## Excerpt to read:
★ ★ ★ ★ ★

Startups filed thousands of patents to impress investors, then let them die
Government data shows hundreds of early-stage filings abandoned before examination, raising questions about India’s innovation narrative.
India’s startup boom has long been celebrated for fuelling the country’s transition into a technology-led economy. But a closer look at government data tells a different story, one where hundreds of fledgling companies file patents not to protect real inventions, but to embellish pitch decks and signal innovation to venture capitalists.
A recently released response in the Lok Sabha reveals that startups filed 13,089 patent applications between FY21 and FY25. Yet only 2,174 of those patents were eventually granted, and nearly 500 applications were abandoned or withdrawn at early procedural stages—often before any substantive examination by the patent office.
The data, published by the Department for Promotion of Industry and Internal Trade (DPIIT), suggests that the country’s much-touted “startup innovation engine” may leak: while founders race to file patents, they often do not pursue them long enough to convert those filings into actual intellectual property.
A patent for the pitch deck
In India’s venture ecosystem, patents carry symbolic weight. They signal technological differentiation even when the underlying innovation is still evolving, or in some cases, not technically patentable. Around 196 startup patent applications were abandoned under Section 9(1) of the Patents Act, which typically covers incomplete specifications. Another 257 were abandoned under Section 21(1), often triggered when applicants miss deadlines or fail to respond to examination queries.
These procedural lapses point to a pattern familiar to IP lawyers: early-stage founders file patents quickly, often through inexpensive consultants, to impress investors but lack the resources or intent to see the process through.
“It’s become routine for founders to file a provisional patent right before a fundraise,” said a senior Delhi-based patent attorney. “But once the funding round closes, many never follow up with complete specifications or responses. The patent quietly dies.”
"Patent applications are filed for various reasons—obtaining investments is a major one. Trademarks are filed far more frequently because they're significantly cheaper and easier to obtain than patents. I once knew someone on a drafting team at a firm who filed two provisional patent applications in his daughter's name just to help her get admission to a university in the US. Those applications were later abandoned," said Paridhi Somani, Trademark Attorney.
"Patents are filed for multiple reasons, and many are abandoned midway through the process. Sometimes inventors decide the cost isn't justified, sometimes the underlying technology proves too weak, and sometimes they pivot away from the product or technology they initially thought would be their main focus," she added.
The examination gap
The numbers also expose a broader structural mismatch between startup enthusiasm and the system’s capacity to process filings.

★ ★ ★ ★ ★

## Records:
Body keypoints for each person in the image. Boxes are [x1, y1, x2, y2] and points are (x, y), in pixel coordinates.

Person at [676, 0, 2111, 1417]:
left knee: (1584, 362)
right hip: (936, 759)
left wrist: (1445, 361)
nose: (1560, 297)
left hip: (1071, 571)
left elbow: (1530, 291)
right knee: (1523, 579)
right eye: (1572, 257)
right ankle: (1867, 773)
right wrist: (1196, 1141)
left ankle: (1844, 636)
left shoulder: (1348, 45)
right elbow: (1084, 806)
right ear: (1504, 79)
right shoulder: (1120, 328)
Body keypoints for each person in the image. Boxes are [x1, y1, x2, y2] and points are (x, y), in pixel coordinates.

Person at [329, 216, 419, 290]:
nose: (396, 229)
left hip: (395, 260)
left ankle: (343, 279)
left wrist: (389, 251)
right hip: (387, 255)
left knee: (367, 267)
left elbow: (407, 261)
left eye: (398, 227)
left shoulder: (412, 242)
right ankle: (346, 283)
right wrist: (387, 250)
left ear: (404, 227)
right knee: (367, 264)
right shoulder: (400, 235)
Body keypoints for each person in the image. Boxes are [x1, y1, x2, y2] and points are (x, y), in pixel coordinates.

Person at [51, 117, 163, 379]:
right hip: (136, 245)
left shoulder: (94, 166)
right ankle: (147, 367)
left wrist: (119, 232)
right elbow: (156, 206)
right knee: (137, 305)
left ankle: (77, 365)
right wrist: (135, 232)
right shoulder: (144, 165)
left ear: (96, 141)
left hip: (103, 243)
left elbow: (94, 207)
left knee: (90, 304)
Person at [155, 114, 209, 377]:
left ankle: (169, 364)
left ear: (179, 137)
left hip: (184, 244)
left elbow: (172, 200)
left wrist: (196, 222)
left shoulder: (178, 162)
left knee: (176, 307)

★ ★ ★ ★ ★

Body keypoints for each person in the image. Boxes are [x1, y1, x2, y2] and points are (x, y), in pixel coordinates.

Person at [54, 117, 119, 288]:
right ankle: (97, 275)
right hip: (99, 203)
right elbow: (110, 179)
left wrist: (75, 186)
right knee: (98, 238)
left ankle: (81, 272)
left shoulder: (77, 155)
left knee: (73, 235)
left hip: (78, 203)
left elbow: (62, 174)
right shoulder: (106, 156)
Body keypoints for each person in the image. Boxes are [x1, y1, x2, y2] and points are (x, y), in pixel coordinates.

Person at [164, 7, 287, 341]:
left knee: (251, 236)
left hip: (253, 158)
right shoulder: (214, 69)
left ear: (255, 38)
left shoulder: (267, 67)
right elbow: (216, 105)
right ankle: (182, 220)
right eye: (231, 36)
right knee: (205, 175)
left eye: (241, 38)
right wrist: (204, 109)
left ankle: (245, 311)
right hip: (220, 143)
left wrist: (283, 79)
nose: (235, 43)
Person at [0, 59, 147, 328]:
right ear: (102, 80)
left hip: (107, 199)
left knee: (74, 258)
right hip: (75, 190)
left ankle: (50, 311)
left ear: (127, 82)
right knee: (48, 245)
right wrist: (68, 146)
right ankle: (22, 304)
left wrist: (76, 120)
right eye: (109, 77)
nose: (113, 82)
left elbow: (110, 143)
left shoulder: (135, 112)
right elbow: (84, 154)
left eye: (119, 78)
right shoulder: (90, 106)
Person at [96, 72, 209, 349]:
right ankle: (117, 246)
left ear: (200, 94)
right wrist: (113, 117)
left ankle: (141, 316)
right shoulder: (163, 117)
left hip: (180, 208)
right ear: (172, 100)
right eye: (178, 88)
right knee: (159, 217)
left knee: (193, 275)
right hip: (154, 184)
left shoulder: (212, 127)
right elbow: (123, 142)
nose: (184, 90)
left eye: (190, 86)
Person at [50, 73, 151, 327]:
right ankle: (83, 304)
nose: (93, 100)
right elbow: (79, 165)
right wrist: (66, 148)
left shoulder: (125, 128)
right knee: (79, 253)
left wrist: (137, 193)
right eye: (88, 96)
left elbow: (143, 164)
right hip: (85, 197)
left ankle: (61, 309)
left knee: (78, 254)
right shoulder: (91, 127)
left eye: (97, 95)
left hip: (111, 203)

★ ★ ★ ★ ★

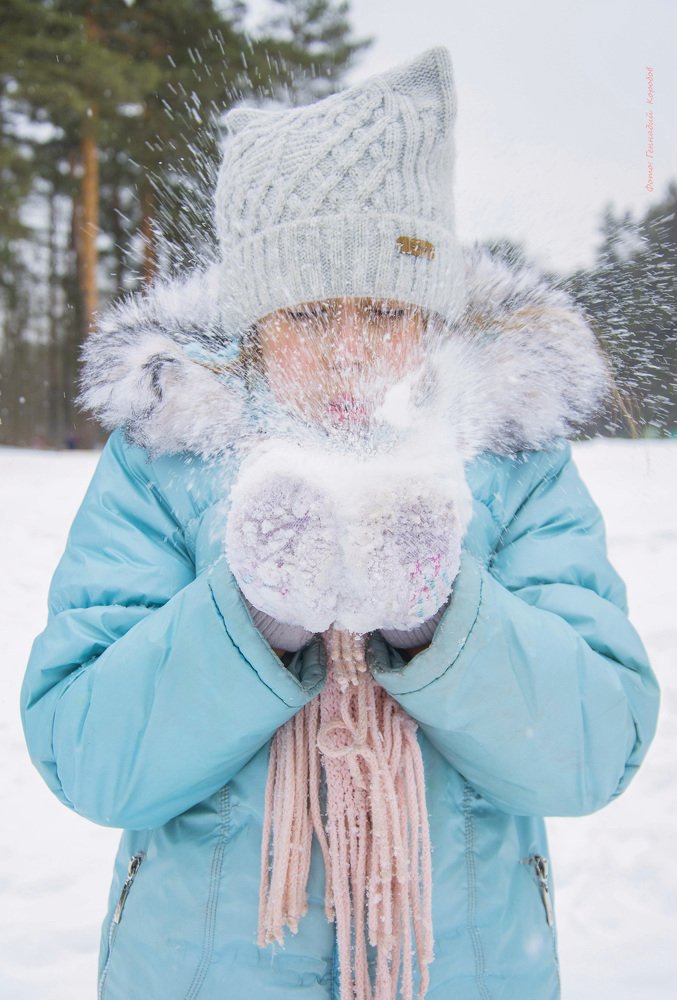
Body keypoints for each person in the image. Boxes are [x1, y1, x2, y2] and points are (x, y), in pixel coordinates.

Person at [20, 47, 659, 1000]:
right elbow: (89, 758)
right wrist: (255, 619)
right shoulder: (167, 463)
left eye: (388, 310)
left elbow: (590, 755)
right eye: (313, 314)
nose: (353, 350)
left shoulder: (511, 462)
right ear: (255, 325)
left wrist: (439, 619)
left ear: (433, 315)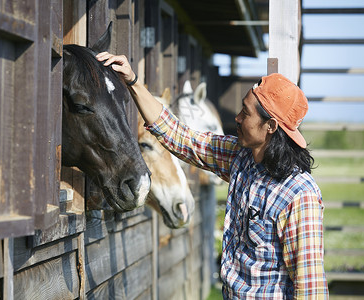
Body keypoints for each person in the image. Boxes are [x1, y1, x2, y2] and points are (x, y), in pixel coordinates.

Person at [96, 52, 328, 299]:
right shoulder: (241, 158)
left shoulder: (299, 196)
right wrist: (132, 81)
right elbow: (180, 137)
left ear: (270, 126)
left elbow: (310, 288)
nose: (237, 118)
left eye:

★ ★ ★ ★ ★

## Exercise 1:
According to Paridhi Somani in the startup patents article, why do inventors sometimes abandon patent applications partway through? List every reason she gives.
## Exercise 2:
Reproduce the part of the startup patents article starting with "India’s startup boom" and going on through "the patent office.", word for word.
## Exercise 3:
According to the startup patents article, how many patent applications did startups file between FY21 and FY25?
The records come from a different source than the article.

## Task solution 1:
- The cost isn't justified.
- The underlying technology proves too weak.
- They pivot away from the product or technology they first thought would be their main focus.

## Task solution 2:
India’s startup boom has long been celebrated for fuelling the country’s transition into a technology-led economy. But a closer look at government data tells a different story, one where hundreds of fledgling companies file patents not to protect real inventions, but to embellish pitch decks and signal innovation to venture capitalists.
A recently released response in the Lok Sabha reveals that startups filed 13,089 patent applications between FY21 and FY25. Yet only 2,174 of those patents were eventually granted, and nearly 500 applications were abandoned or withdrawn at early procedural stages—often before any substantive examination by the patent office.

## Task solution 3:
13,089.